• **Your assignment**
Only one stretch of the data below is needed. Output the lines from the one with "SUS, financiar o" up to and including the one with "strategischen Faktor verstehen.", exactly as they stand.

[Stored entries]
┌──

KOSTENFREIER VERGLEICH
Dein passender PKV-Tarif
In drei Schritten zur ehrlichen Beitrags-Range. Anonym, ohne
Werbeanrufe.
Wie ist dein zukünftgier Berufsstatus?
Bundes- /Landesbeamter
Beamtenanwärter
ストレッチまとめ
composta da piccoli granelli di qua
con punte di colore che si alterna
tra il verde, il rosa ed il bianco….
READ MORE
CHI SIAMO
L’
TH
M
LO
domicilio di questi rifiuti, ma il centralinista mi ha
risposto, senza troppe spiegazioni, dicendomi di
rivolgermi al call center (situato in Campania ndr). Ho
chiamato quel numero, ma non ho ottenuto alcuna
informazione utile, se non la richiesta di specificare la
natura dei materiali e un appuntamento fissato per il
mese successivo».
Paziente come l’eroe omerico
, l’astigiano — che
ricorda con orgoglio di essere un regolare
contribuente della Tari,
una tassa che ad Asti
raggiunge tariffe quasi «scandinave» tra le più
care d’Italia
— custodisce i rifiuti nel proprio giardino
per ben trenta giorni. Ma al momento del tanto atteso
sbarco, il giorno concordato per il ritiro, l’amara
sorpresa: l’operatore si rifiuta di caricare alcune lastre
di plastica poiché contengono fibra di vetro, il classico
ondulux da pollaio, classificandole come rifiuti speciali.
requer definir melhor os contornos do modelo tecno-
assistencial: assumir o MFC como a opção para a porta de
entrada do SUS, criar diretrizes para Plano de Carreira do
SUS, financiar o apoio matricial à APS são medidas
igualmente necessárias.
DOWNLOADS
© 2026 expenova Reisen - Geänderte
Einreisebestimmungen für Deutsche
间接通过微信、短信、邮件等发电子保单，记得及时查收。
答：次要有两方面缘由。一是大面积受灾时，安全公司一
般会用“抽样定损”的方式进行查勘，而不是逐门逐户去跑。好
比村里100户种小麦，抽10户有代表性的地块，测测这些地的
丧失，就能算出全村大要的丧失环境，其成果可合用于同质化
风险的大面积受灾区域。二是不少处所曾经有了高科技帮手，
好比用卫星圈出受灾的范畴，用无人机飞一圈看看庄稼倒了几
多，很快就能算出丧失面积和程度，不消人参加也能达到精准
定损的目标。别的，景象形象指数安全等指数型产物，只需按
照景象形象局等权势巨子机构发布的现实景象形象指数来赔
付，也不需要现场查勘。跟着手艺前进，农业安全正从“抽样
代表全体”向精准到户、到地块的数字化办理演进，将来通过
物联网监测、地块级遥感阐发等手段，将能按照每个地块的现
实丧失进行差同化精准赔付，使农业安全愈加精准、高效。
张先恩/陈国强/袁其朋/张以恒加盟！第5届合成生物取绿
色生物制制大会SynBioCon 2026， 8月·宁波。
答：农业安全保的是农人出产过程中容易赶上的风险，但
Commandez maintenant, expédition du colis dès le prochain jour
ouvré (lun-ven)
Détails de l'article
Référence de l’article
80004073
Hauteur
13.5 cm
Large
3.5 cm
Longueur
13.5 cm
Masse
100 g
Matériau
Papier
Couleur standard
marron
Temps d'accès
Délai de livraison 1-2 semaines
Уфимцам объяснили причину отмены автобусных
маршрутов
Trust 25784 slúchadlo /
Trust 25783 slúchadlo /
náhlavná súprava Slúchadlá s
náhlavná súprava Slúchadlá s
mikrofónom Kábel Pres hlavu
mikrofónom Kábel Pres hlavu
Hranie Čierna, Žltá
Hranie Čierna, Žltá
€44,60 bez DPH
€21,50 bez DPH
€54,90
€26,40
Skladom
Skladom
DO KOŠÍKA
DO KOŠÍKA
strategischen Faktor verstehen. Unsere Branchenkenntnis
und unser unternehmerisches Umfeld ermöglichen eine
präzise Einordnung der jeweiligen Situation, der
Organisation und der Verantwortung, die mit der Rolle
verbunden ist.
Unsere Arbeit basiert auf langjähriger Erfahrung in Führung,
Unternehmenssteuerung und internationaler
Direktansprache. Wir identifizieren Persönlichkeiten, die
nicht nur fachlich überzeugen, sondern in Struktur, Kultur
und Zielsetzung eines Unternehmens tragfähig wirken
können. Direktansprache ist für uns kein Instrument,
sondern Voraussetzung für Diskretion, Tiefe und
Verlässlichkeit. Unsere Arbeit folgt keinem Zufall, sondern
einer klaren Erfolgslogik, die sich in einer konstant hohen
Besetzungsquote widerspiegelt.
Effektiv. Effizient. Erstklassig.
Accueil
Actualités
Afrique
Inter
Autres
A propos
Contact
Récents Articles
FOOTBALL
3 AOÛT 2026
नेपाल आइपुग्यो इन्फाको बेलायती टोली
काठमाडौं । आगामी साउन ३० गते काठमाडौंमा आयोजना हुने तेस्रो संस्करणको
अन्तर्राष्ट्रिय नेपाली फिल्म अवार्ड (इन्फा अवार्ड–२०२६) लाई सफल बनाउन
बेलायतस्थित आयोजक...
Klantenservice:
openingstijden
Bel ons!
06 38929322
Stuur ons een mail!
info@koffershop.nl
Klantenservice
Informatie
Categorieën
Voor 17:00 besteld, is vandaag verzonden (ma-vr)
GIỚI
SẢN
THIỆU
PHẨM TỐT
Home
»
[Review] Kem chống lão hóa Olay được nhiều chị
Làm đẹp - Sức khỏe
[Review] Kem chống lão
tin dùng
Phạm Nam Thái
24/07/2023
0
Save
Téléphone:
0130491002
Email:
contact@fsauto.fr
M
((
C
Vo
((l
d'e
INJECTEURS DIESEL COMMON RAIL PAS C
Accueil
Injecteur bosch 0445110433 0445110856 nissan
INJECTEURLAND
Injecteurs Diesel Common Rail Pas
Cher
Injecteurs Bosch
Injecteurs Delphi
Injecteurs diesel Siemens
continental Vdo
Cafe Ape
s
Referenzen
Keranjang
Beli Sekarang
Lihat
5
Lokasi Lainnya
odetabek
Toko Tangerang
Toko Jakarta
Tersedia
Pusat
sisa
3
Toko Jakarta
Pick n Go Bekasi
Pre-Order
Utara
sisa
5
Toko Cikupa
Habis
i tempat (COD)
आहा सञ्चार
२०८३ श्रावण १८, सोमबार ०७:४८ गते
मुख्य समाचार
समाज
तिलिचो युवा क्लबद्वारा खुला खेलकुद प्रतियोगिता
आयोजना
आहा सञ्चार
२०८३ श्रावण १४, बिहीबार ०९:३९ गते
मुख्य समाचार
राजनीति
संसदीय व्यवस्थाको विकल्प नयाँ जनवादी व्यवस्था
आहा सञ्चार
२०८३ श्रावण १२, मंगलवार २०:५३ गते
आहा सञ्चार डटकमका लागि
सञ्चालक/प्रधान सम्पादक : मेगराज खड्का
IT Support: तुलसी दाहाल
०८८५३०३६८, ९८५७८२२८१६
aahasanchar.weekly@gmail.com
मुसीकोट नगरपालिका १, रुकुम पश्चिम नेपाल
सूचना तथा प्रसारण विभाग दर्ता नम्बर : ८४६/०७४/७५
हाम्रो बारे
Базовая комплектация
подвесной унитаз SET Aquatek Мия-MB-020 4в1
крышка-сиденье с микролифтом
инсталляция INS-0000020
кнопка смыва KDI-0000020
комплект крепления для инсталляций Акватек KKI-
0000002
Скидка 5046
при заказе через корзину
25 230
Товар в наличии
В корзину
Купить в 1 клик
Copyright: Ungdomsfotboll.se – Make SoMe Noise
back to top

└──

• **Response area**
SUS, financiar o apoio matricial à APS são medidas
igualmente necessárias.
DOWNLOADS
© 2026 expenova Reisen - Geänderte
Einreisebestimmungen für Deutsche
间接通过微信、短信、邮件等发电子保单，记得及时查收。
答：次要有两方面缘由。一是大面积受灾时，安全公司一
般会用“抽样定损”的方式进行查勘，而不是逐门逐户去跑。好
比村里100户种小麦，抽10户有代表性的地块，测测这些地的
丧失，就能算出全村大要的丧失环境，其成果可合用于同质化
风险的大面积受灾区域。二是不少处所曾经有了高科技帮手，
好比用卫星圈出受灾的范畴，用无人机飞一圈看看庄稼倒了几
多，很快就能算出丧失面积和程度，不消人参加也能达到精准
定损的目标。别的，景象形象指数安全等指数型产物，只需按
照景象形象局等权势巨子机构发布的现实景象形象指数来赔
付，也不需要现场查勘。跟着手艺前进，农业安全正从“抽样
代表全体”向精准到户、到地块的数字化办理演进，将来通过
物联网监测、地块级遥感阐发等手段，将能按照每个地块的现
实丧失进行差同化精准赔付，使农业安全愈加精准、高效。
张先恩/陈国强/袁其朋/张以恒加盟！第5届合成生物取绿
色生物制制大会SynBioCon 2026， 8月·宁波。
答：农业安全保的是农人出产过程中容易赶上的风险，但
Commandez maintenant, expédition du colis dès le prochain jour
ouvré (lun-ven)
Détails de l'article
Référence de l’article
80004073
Hauteur
13.5 cm
Large
3.5 cm
Longueur
13.5 cm
Masse
100 g
Matériau
Papier
Couleur standard
marron
Temps d'accès
Délai de livraison 1-2 semaines
Уфимцам объяснили причину отмены автобусных
маршрутов
Trust 25784 slúchadlo /
Trust 25783 slúchadlo /
náhlavná súprava Slúchadlá s
náhlavná súprava Slúchadlá s
mikrofónom Kábel Pres hlavu
mikrofónom Kábel Pres hlavu
Hranie Čierna, Žltá
Hranie Čierna, Žltá
€44,60 bez DPH
€21,50 bez DPH
€54,90
€26,40
Skladom
Skladom
DO KOŠÍKA
DO KOŠÍKA
strategischen Faktor verstehen. Unsere Branchenkenntnis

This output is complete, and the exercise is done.